How sales must approach obtaining consent is similar to your new approach to events. You’ll want to talk to your sales reps about (and eventually train them on) how they should acquire personal data and upload it to your database, because that data can easily be taken by marketing and used to engage contacts that didn’t consent to marketing communications. To be compliant, you’ll also need to set up some process by which after a sales rep records a new contact, a confirmation email is sent to the contact allowing them to opt-in to specific uses of their private data.

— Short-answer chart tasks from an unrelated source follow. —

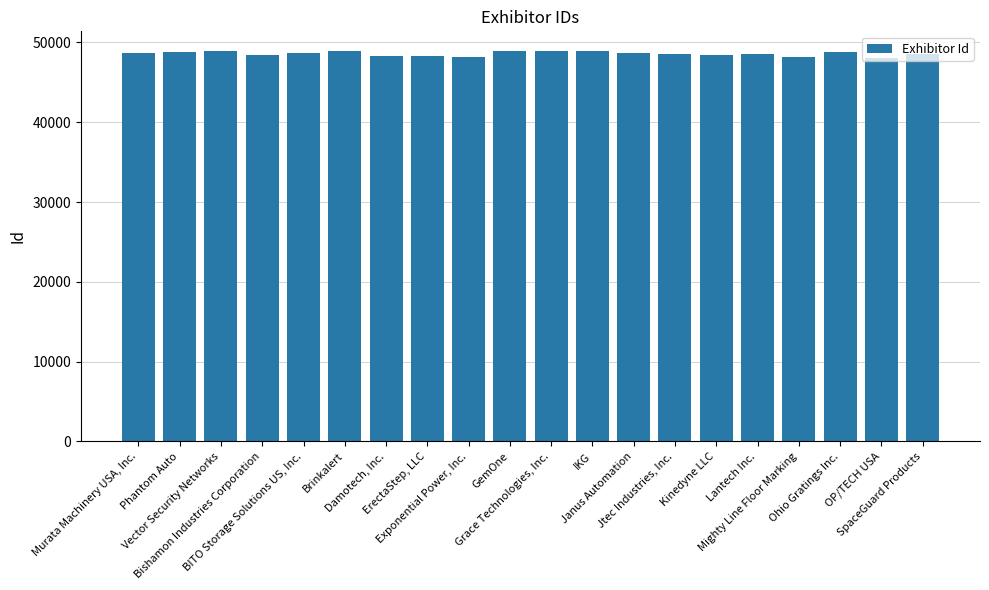

What is the maximum value shown in the chart?

48944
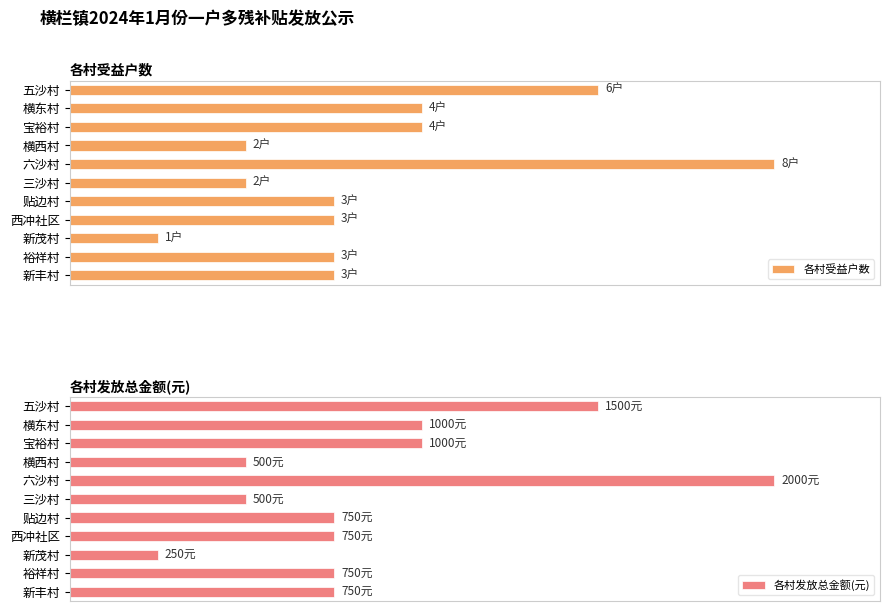

What position from the right is 五沙村?

11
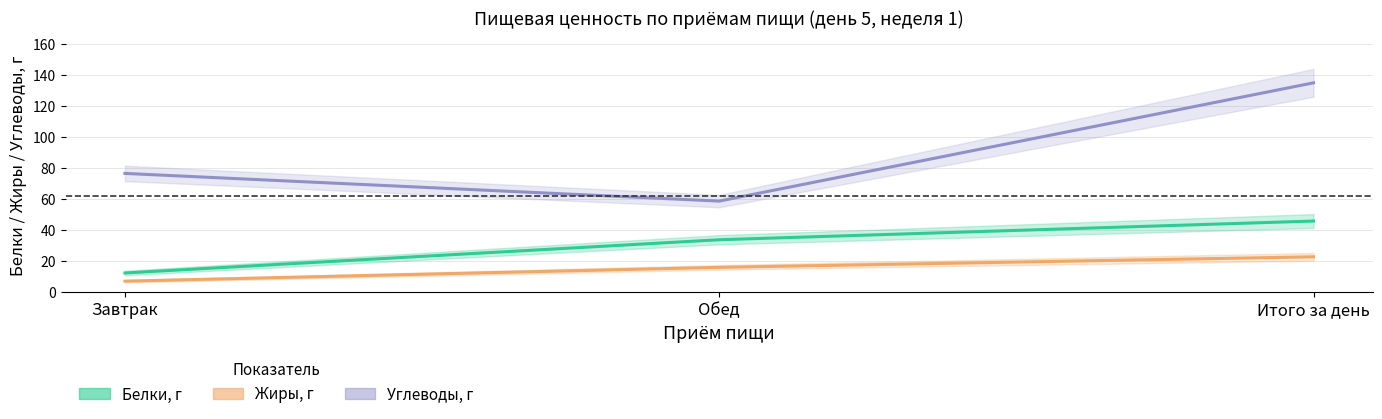

What is the label of the 2nd point from the left?

Обед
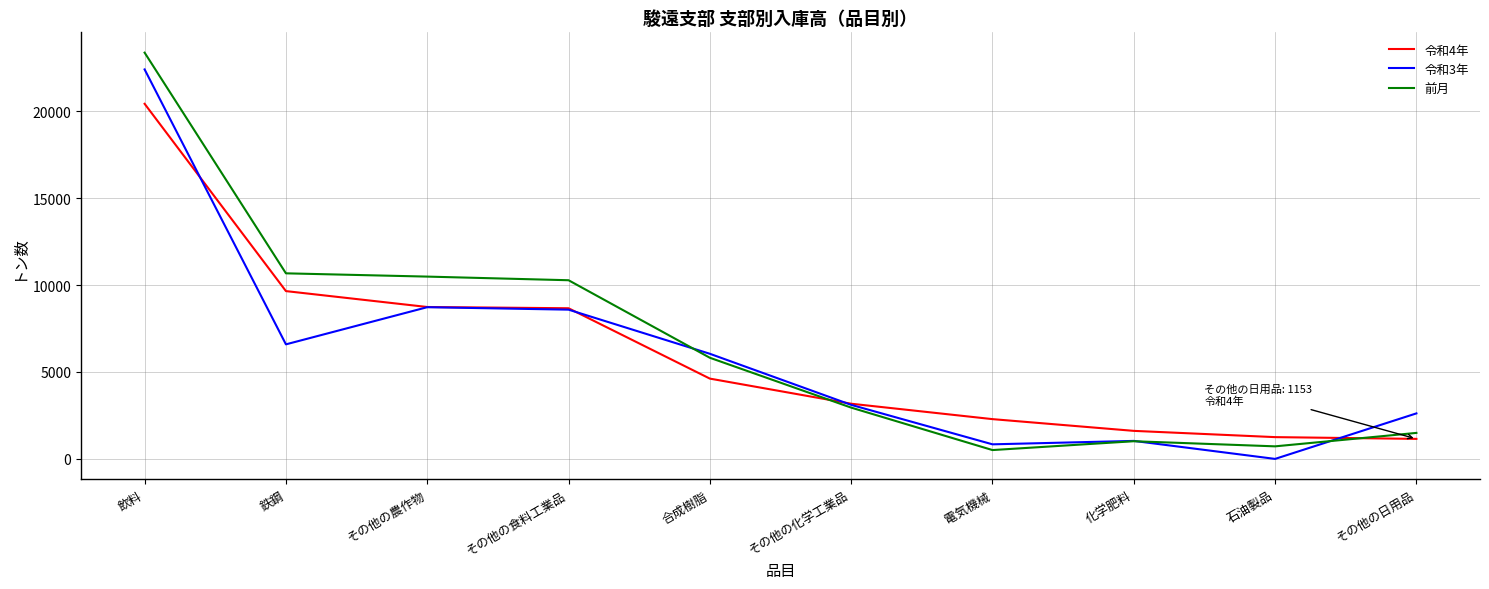

Is it true that 令和4年 equals 1153 at その他の日用品?

True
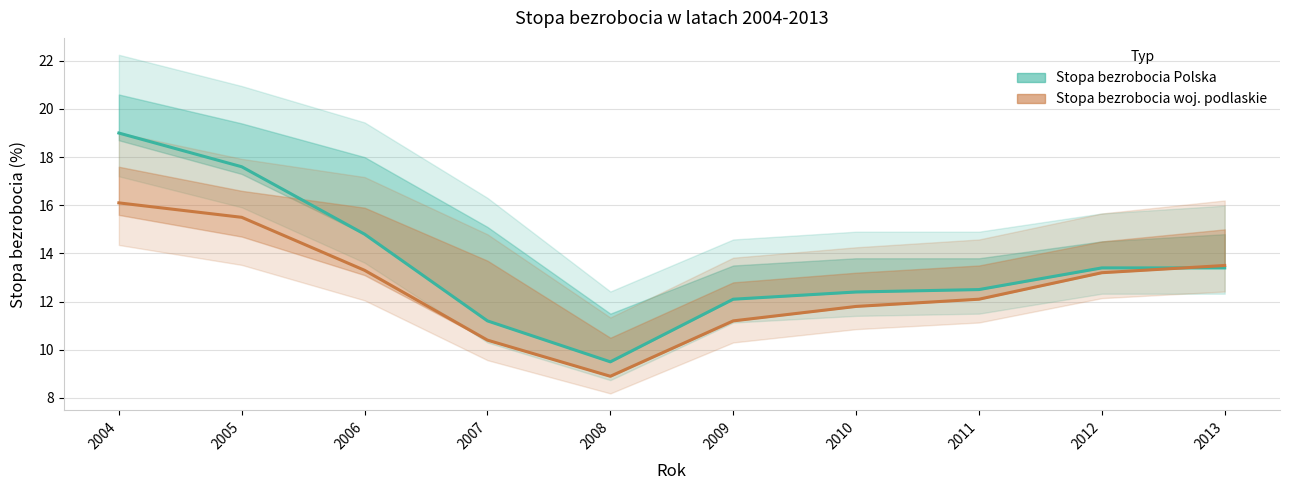

Between 2013 and 2012, which is larger?

2013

Channel partners are separate legal entities, which means if you plan to share leads with another company, you must state on the lead form the channel partner’s name and require the contact to consent to you sharing their personal data with that partner for any of the specific uses entailed.
A Final Note
There’s no doubt that GDPR can threaten organizations that aren’t prepared for it. A lack of compliance may result in penalties that could cripple your company. However, smart marketing teams are facing GDPR with a different vigor: Not simply to avoid the fallout of non-compliance with the new regulation, but to prepare their organizations for the inevitable transformation from old batch-and-blast practices to complete permission-based marketing. This is the right move because GDPR isn’t the “end all, be all” of data privacy regulations. The number of countries with data privacy and electronic marketing regulations in place is continuously growing. GDPR is simply one, albeit huge, wave among a rapidly developing set of data privacy regulations. More regulations are sure to follow around the world. It’s wise to see GDPR as an opportunity to develop more precise, efficient demand generation practices, rather than simply creating quick-fix patches that will only apply to this specific EU regulation.